We are the Cardiac and Vascular Intermediate Care Unit for OHSU. Our primary patient populations include post-open heart surgery (CABG, heart transplants, VAD, valve replacement, etc.), medical cardiology (ACS, NSTEMI/STEMI, heart failure, etc.) and pre- and post-op vascular surgery (PAD/PVD, vascular bypass, etc.). Our primary teams are Cardiothoracic Surgery, Vascular Surgery, and Cardiology, and we collaborate with PT/OT, Dietitians, Social Work, Case Management, Speech Therapists and other members of the multidisciplinary health care team to provide exceptional care for our patients. Our unit is a conceptually contiguous Cardiac and Vascular Intermediate Care unit with 30 beds on 11KPV and 12 beds on OHS 7C.
In addition, we maintain the organization's centralized telemetry monitoring program on 11K (providing remote telemetry monitoring for adult and pediatric acute care units at KPV, South Hospital and Doernbecher Hospitals). Patient populations: Cardiac Surgery: Post cardiothoracic surgery patients, i.e., CABG, valve replacement and repair, TAVR, aortic root repairs, thoracic AAA repairs, patients with a Ventricular Assisted Device, and heart transplant patients. Thoracic Surgery: Patients with lung cancer who have had thoracotomy, lobectomy, and/or Video Assisted Thoracic Surgery (VATS), esophagectomy. Vascular Surgery: Postoperative patients who require close monitoring including, but not limited to, carotid endarterectomy, AAA, venous and arterial bypasses, amputations, wound infection management, and arterial stents. Cardiology: ACS patients requiring pre- and post-catheterization care, clinically stable myocardial infarction patients, heart failure patients, patients with symptom producing arrhythmias and/or potential for life threatening arrhythmias, patients with suspected pacemaker malfunction or defibrillator discharge.

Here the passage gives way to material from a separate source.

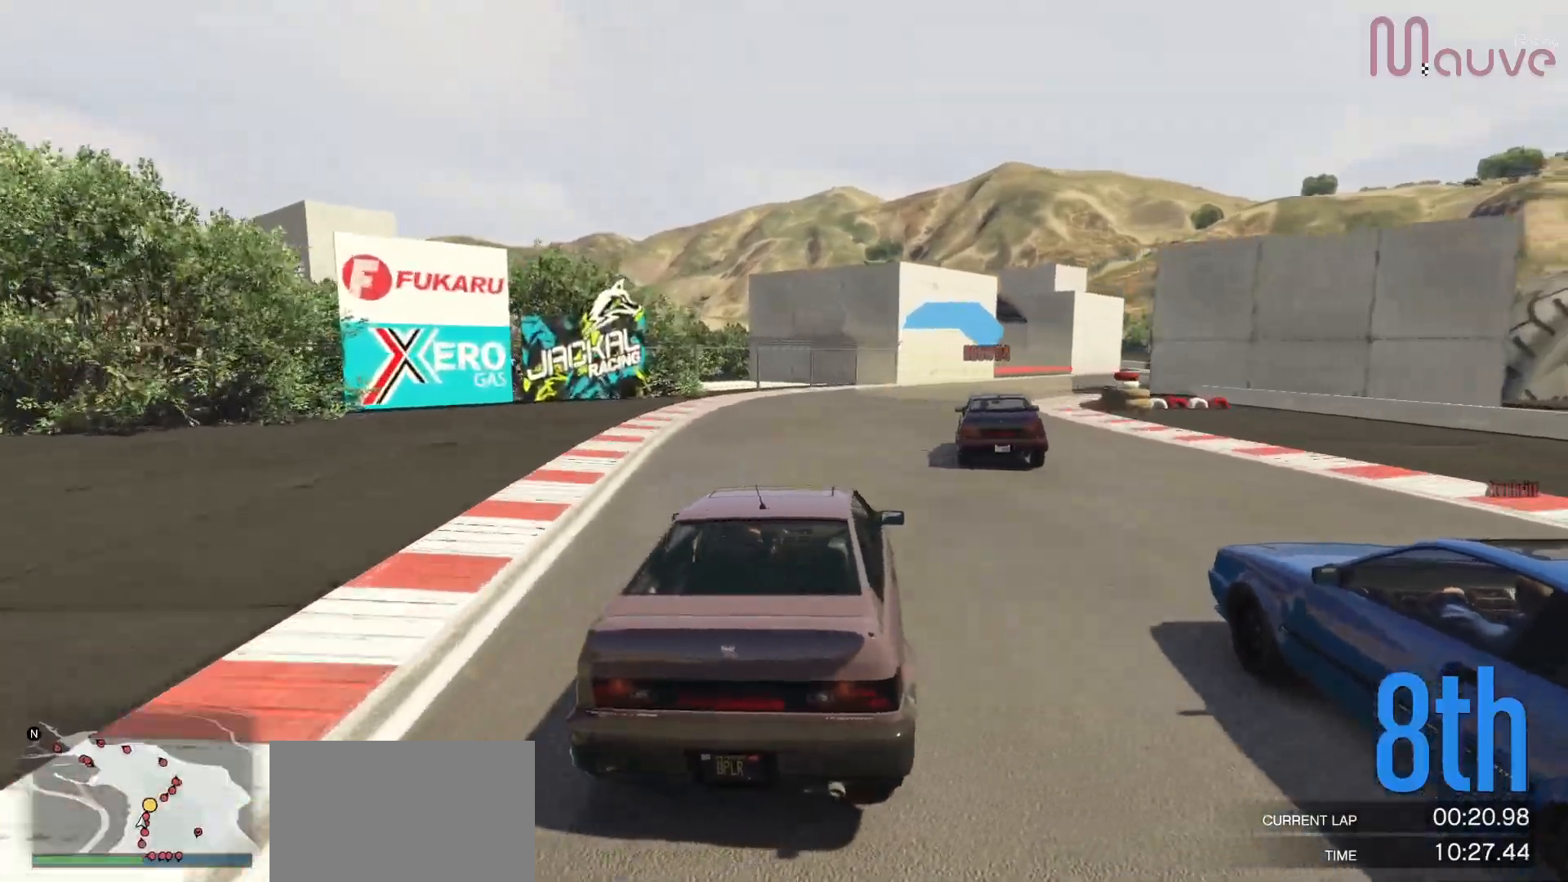
{"buttons": ["R2"], "left_stick": "right", "right_stick": "center", "events": [[17, "left_stick", "center"], [117, "left_stick", "right"], [283, "left_stick", "center"], [417, "left_stick", "right"]]}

The Assistant Nurse Manager (ANM) is a registered nurse (RN) who is responsible for upholding excellence in the provision of nursing care through the implementation of the Profession Practice Model. The ANM, in association with the Nurse Manager, is responsible for the managerial and leadership functions within a patient environment. The ANM functions primarily on evening and nightshift hours to provide operational oversight, consistency and continuity. The ANM partners with the interdisciplinary care team to ensure the delivery of safe, quality patient care and compliance with regulatory standards, and administrative and clinical policies and procedures.

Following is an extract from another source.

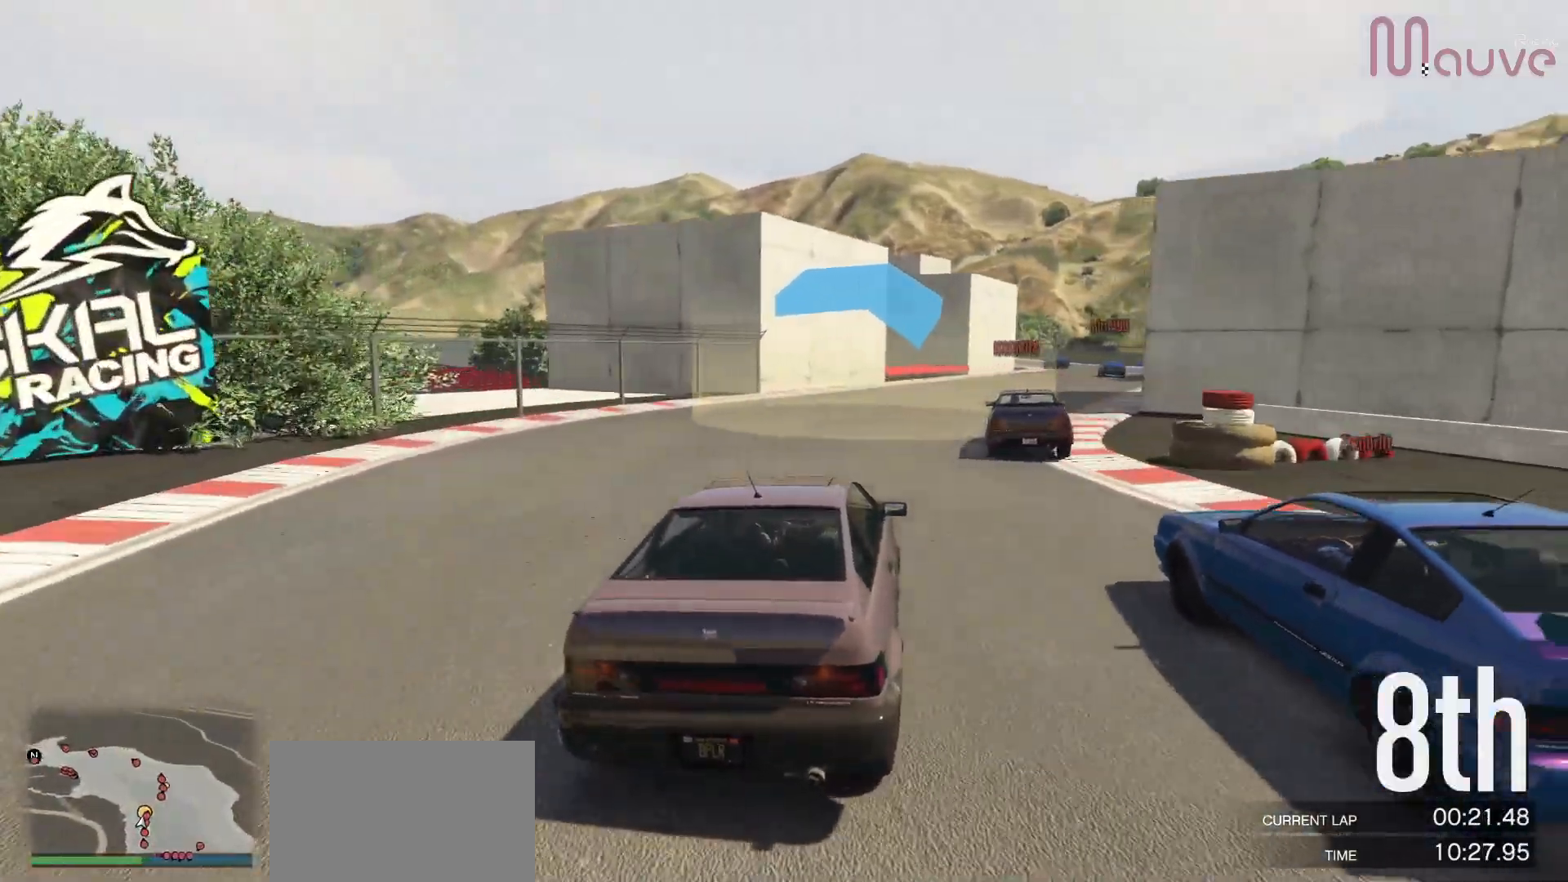
{"buttons": ["R2"], "left_stick": "right", "right_stick": "center", "events": [[67, "left_stick", "center"], [183, "left_stick", "right"], [350, "left_stick", "center"], [467, "left_stick", "right"]]}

The ANM performs managerial activities, and demonstrates effective leadership behaviors including performing evaluations, employee mentoring, coaching, and performance management. The ANM implements quality and safety initiatives, engages in process improvement, ensures adherence to bargaining unit agreements and human resource management. The ANM creates and sustains a patient care environment that supports a safe, knowledgeable, compassionate, productive, and engaged staff.

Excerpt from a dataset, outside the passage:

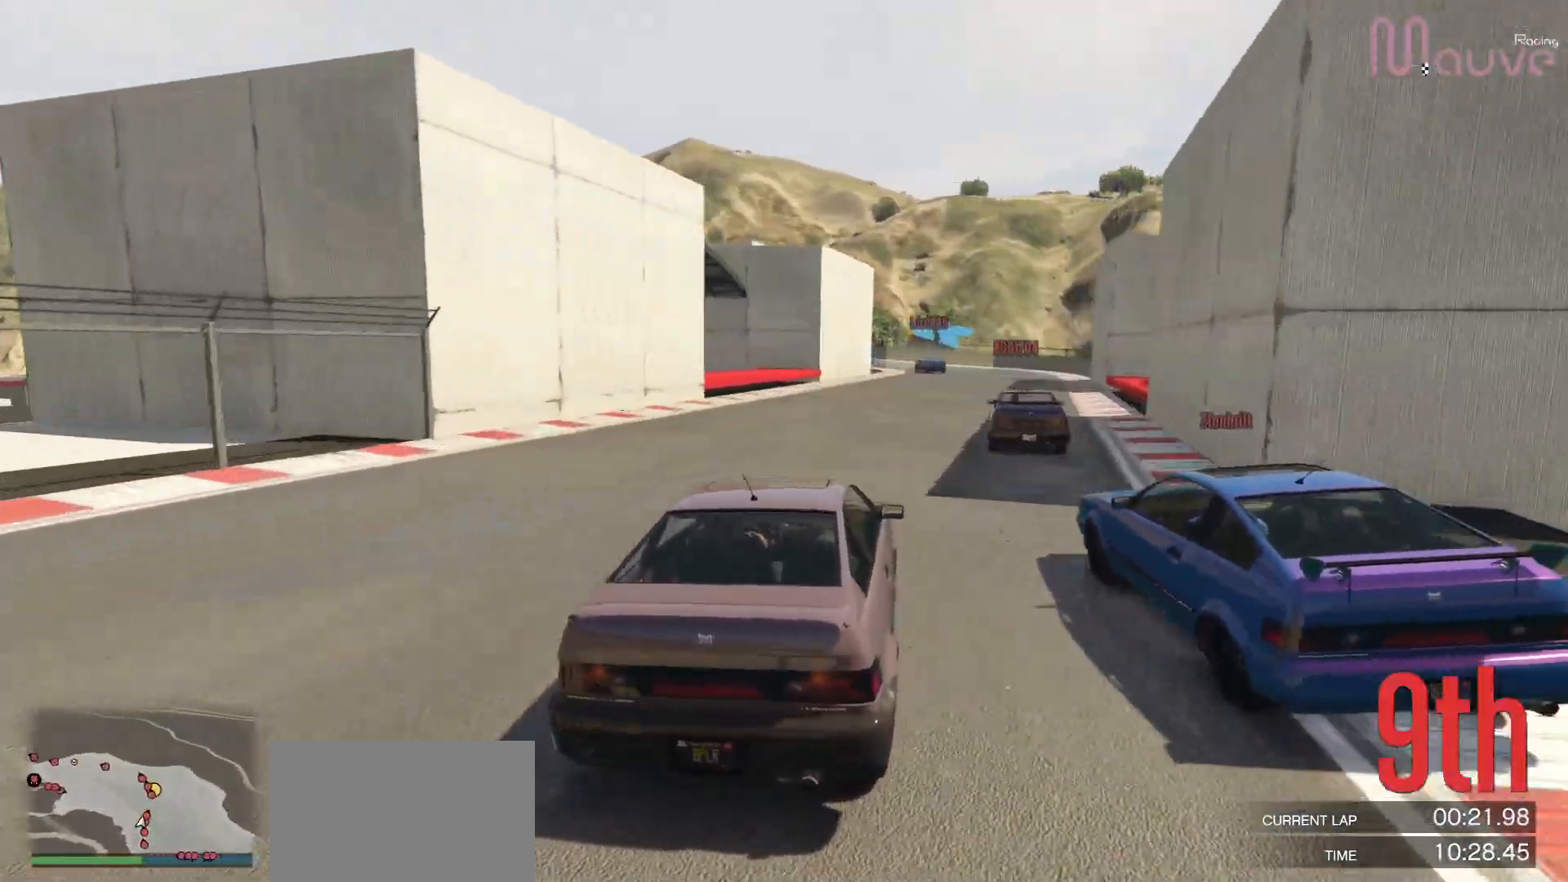
{"buttons": ["R2"], "left_stick": "left", "right_stick": "center", "events": [[100, "left_stick", "center"], [233, "left_stick", "right"], [317, "left_stick", "center"], [483, "left_stick", "left"]]}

The ANM’s decisions and actions are based on ethical principles as outlined by the American Nurses Association. The ANM practices in adherence with the American Nurses Association’s (ANA) Nursing Administration: Scope and Standards of Practice for Nurse Administrators, the ANA Code of Ethics, the Oregon State Board Nurse Practice Act, and within the context of the Nurse Executive Competencies developed by the American Organization of Nurse Executives (AONE). The ANM exemplifies the principles of the OHSU Culture of Safety Position Statement by committing to a Just Culture, a Reporting Culture, a Learning Culture, and an Engaged Informed Culture.